Adapter-specific extensions

Adapters MUST namespace their own classes under <adapter>.<class>:

Class Source adapter Means
mantis.modal_signature_missing Mantis Mantis classifier flagged a modal without a known signature.
mantis.cf_challenge Mantis Cloudflare bot-check page intercepted the run.
mantis.brain_loop_exhausted Mantis The agent looped past its retry budget without progress.

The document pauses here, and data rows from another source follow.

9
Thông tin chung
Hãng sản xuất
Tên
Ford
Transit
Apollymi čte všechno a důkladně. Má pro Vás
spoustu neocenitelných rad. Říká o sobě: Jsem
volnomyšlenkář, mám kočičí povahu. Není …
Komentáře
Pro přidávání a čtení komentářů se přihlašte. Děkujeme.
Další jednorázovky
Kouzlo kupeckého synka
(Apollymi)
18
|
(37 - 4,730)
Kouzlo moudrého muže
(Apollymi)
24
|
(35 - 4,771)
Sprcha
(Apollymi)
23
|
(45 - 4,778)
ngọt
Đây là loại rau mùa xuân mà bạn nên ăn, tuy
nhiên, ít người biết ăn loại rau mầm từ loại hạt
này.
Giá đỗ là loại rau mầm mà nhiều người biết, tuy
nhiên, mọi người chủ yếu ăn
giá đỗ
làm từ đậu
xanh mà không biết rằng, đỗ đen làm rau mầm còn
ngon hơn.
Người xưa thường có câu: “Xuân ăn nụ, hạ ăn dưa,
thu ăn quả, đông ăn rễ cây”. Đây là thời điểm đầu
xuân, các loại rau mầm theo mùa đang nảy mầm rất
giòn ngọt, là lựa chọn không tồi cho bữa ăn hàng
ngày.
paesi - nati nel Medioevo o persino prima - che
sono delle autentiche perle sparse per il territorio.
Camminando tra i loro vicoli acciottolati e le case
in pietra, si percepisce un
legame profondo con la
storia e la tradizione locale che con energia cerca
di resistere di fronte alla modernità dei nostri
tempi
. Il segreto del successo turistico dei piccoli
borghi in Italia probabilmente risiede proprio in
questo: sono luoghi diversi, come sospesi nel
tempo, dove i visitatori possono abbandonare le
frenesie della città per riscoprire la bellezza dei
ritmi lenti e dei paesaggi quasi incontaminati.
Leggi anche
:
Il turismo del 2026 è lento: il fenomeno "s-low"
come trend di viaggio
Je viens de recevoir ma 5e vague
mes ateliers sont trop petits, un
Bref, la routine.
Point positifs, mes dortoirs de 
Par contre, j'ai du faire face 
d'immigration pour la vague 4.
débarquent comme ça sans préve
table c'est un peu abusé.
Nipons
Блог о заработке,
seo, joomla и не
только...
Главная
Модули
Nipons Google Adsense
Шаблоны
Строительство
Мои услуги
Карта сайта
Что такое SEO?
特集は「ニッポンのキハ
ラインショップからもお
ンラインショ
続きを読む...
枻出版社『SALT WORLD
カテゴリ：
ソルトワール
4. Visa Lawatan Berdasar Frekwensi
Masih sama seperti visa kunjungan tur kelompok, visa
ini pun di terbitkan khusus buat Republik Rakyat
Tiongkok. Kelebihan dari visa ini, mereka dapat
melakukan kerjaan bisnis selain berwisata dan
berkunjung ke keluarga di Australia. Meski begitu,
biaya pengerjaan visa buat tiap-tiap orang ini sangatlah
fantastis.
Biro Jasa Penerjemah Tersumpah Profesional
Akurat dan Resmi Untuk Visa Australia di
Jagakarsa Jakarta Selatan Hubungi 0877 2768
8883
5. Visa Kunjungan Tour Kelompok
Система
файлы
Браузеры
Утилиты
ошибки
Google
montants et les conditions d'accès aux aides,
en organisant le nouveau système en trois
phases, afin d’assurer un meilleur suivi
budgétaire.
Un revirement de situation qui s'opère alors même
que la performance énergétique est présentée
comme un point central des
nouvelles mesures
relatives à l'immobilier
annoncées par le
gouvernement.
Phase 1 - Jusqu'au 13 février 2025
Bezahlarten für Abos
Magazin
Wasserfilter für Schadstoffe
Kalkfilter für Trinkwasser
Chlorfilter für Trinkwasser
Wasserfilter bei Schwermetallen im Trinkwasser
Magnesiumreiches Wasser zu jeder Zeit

The adapter pack's rules can match on these directly (failure_class == "mantis.modal_signature_missing"); generic rules ignore namespaced classes they don't understand.

What "unknown" means

A producer that runs a step to failure but can't classify it should either:

  • omit failure_class entirely, or
  • set it to the literal "unknown".

Both are treated identically by consumers and trigger the cua.uncategorized_failure rule (severity: low) — hygiene feedback so adapter authors notice when their classifier missed a real pattern.

Mapping non-Augur vocabularies

If your producer already has its own taxonomy, write a small mapping table in the adapter rather than emitting the producer's strings raw. That keeps consumers (especially dashboards filtering by failure_class) sane across runs from different frameworks. See Adapter authoring → Map failure classes.